# TDZ C64 Knowledge Server - Development Context
## Quick Reference
**Before asking questions, check:**
1. CONTEXT.md (this file) - Current status, quick stats
2. CLAUDE.md - Dev commands, code patterns
3. README.md - Features, installation, tools
4. ARCHITECTURE.md - Technical deep dive
5. Source files (server.py, cli.py, admin_gui.py, rest_server.py)
## Project Overview
MCP server providing Claude with searchable Commodore 64 documentation (memory maps, hardware specs, programming references, technical manuals).
**Architecture:**
- MCP Server (Python, stdio transport) + optional REST API (FastAPI, 27 endpoints)
- SQLite database (16 tables, FTS5 full-text search)
- Multi-format ingestion: PDF, text, Markdown, HTML, Excel, web scraping
- Search: FTS5 (480x faster), semantic (FAISS), hybrid, fuzzy, RAG
- AI: Entity extraction, relationship mapping, topic modeling, clustering, anomaly detection, question answering
## Current Status - v2.23.14
**Development Phase:**
- ✅ Phase 1: AI-Powered Intelligence (v2.13-v2.22.0) - Complete
- ✅ Phase 2: Advanced Search & Discovery (v2.23.0-v2.23.1) - Complete
- RAG question answering with citations
- Fuzzy search with typo tolerance
- Progressive search refinement
- Smart document tagging
- ✅ Phase 3: Content Intelligence (v2.15-v2.23.15) - Complete (100%)
- Entity extraction, relationship mapping
- Version tracking, anomaly detection (fully implemented)

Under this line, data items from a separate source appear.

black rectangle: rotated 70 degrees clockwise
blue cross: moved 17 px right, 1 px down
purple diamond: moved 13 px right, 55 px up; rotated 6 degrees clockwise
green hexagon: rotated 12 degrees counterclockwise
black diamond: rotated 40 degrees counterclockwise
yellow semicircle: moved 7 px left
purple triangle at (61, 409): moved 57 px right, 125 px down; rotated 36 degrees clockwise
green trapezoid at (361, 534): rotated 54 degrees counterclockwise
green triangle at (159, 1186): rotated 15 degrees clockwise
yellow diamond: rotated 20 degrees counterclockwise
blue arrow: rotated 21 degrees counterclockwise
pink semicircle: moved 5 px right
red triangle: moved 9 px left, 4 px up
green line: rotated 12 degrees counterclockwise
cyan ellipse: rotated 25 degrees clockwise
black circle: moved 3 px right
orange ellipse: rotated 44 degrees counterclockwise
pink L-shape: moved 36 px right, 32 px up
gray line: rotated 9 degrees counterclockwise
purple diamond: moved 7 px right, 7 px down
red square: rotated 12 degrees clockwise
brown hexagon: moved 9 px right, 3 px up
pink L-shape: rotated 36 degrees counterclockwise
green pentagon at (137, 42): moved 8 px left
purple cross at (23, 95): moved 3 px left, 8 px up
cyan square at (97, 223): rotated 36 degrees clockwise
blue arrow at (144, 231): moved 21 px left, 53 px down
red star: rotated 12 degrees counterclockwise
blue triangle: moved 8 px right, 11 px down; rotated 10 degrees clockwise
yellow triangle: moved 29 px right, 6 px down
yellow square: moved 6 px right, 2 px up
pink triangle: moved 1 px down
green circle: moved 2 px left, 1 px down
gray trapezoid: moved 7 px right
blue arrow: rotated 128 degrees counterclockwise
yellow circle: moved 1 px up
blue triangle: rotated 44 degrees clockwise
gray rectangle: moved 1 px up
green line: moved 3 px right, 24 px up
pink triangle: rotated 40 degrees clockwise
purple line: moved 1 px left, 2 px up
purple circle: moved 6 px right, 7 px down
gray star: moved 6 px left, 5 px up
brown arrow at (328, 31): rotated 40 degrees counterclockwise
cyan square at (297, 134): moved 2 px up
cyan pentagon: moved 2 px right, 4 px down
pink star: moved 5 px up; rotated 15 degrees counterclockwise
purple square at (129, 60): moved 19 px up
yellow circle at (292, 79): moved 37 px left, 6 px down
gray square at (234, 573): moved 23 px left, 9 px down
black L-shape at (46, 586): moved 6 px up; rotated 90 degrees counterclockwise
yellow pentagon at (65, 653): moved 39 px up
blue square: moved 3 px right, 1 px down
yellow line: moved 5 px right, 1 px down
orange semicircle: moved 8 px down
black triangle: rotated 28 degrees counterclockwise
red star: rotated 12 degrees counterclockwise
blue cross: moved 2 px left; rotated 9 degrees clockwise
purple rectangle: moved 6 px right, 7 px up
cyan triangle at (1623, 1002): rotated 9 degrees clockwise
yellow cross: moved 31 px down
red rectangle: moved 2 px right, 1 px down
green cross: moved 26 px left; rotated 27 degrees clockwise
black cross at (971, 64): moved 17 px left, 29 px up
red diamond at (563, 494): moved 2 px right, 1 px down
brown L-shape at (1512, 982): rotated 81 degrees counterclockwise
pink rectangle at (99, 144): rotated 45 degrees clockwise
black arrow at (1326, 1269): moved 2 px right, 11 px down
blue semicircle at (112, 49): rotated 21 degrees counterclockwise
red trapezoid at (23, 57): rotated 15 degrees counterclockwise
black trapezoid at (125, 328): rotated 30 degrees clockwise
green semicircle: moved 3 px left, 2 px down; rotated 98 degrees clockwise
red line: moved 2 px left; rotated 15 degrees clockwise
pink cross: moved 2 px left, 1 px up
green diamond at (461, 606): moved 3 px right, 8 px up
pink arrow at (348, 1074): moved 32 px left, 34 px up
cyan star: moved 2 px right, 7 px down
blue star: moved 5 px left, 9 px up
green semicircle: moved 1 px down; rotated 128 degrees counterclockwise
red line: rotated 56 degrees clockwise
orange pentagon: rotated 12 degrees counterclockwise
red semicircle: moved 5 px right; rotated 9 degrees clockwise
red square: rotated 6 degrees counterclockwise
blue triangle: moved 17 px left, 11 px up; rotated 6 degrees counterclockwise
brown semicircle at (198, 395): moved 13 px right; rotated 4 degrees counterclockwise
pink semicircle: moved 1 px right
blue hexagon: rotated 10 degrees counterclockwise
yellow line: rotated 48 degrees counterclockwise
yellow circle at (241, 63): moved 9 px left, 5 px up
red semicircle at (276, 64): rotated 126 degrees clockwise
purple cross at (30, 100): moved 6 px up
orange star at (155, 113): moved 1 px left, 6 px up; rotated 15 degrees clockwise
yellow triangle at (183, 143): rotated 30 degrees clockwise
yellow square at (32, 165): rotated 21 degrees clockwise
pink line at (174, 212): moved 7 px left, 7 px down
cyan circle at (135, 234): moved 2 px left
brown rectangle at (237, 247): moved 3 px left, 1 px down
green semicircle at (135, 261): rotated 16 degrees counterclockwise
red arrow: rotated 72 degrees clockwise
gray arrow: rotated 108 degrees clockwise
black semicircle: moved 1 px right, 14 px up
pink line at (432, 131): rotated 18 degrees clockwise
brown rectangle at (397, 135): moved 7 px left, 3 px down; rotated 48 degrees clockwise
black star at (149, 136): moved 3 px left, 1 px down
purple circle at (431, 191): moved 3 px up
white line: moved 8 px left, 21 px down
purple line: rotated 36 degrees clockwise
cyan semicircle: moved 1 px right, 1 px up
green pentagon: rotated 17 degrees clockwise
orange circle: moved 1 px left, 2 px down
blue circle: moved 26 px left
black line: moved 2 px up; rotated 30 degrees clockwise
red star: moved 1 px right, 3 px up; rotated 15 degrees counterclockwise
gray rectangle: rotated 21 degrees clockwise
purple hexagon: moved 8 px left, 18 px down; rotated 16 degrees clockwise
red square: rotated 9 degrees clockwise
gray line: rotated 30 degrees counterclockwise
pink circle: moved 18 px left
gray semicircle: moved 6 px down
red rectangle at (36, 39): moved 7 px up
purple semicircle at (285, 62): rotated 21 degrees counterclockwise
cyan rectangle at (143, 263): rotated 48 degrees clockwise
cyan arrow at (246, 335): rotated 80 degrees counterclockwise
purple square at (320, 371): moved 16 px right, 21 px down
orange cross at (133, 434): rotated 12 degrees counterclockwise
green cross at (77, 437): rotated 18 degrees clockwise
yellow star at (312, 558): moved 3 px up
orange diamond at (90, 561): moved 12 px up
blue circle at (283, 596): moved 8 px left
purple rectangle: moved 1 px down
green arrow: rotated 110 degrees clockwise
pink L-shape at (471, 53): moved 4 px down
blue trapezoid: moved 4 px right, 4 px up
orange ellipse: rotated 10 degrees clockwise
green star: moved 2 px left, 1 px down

- ✅ **Knowledge Extraction Phase 2: Topical Analysis (v2.23.14) - Complete**
- Topic modeling (LDA, NMF, BERTopic)
- Document clustering (K-Means, DBSCAN, HDBSCAN)
- Visualizations (word clouds, distribution charts, 2D plots, dendrograms)
- 8 new MCP tools for topics and clusters
- 🎯 **Current Focus:** Knowledge Extraction Phase 3 (Temporal Analysis)
## Key Stats & Performance
- **Scalability:** Tested to 5,000+ documents with excellent performance
- **Search Performance:** FTS5 85ms avg, Semantic 16ms avg, Hybrid 142ms avg
- **Throughput:** 5,712 concurrent queries/sec (10 workers), 3,400+ docs/sec anomaly detection
- **Entity Extraction:** 5000x faster with C64-specific regex (1ms vs 5s LLM-only)
- **Database:** 12+ tables, ACID transactions, lazy loading, content-based deduplication
## Core Components
- **server.py** - MCP server, KnowledgeBase class, 50+ tools, AI features
- **rest_server.py** - FastAPI REST API (27 endpoints, optional)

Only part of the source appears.